We checked if we could scale that approach to other platforms, and mostly we could - with the exception for Android's AOSP. 70G image was too big even for us, so we settled on downloading the Android SDK on demand, while keeping the image small.

In the end we've established a small taxonomy of images, with the biggest layers fully reused between different platforms. Even if you were to download all of our platform images, it would take up about 30G of your space since they all share common image layers underneath them and it's only the SDK/runtime portions that you'd download (which is the same overhead as if we were to download those on demand).

To evaluate if we maintained the images correctly we used some in-house tools and the dive tool. dive consistently reported 99.9% space efficiency, and our in-house tools kept us in check to ensure we weren't COPYing things we didn't need and other things that dive didn't check for.

Update cadence#

The image updates were also manageable - since we'd only update the top layers, the fundamental things like GUI tooling would not change. This had a very positive effect on download sizes for any updates.

Even if we had to deploy patches from the vendor - we'd deploy them on top of our common image. Sure, we'd have to regenerate every image in the chain that's based on the updated one, but we'd batch requests to update images and only perform image regeneration with bulk changes.

Half of our images would be updated quarterly with vendor tooling releases, while the other half would be updated 1-2 times a month, depending on the number of changes. We also automated our image release processes, so that image generation would not affect team bandwidth and would be done on CI. Considering that all inputs are ready, images for all platforms could be generated in just over an hour.

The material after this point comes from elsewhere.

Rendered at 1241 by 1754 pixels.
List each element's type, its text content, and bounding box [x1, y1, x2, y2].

Input preparation for the platforms would take another hour, so if we need to perform a full redeployment, it'd take under 3 hours with minimal developer intervention.

In case of a full outage (no build caches, no images to bootstrap the environment from, etc.) we were able to restore within a day, most of the time spent would be rebuilding from scratch the runtime and SDK input artifacts.

Limitations#

Editor integration was a bit tricky. With VMs it's straightforward - you just settle on working from the VM. With Docker you want some flexibility. There are suggested approaches for VSCode and Neovim but they are tricky to set up if you want to share your host configuration.

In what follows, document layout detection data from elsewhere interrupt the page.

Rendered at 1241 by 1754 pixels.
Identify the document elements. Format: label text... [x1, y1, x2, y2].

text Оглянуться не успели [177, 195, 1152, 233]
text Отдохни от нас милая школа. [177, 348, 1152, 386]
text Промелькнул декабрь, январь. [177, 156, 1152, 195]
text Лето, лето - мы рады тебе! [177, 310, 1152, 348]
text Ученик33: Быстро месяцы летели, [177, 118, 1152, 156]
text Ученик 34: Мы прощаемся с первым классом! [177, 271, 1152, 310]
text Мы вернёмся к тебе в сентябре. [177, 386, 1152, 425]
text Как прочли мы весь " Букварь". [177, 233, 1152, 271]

Alternatively you could create a local shim image that would install the editor of your liking inside the Docker image, as well as any additional tools it needs (e.g. LSP) and reuse your host configuration for persistence. This is also a bit clunky since you need to make sure that everything relevant is mounted to your container and that your container will not contaminate your plugins with container-specific paths (e.g. your swap history, plugin-specific caches, etc).

I settled on running tmux with neovim in one window, and interactive docker session in the other. Sure, I don't get to navigate system paths of my docker container, but I still can navigate the full worktree and even run things via docker exec or in ephemeral containers from my neovim.

Lessons learned#

Initially I was skeptical about running 10G docker images in production - that's just too much. But then, after evaluating the use cases and weighing the benefits, I kind of learned to stop worrying and loved the ~~bomb~~ resulting ecosystem.

As long as you care about Docker image layers, as long as you keep yourself in check with validation and analysis, as long as you automate the image creation process - Docker is a very strong alternative to NFS-powered build environments.

Our build system was also pretty happy, as with reduced update cadence our build agents were able to cache our images so we barely experienced any lead time in build environment preparations.

A lot of issues can be solved on the user-end, by utilizing some common setup scripts that "prepare" a remote Docker image for your local environment (creating a host-mirrored user, mounting the credentials and licenses, etc).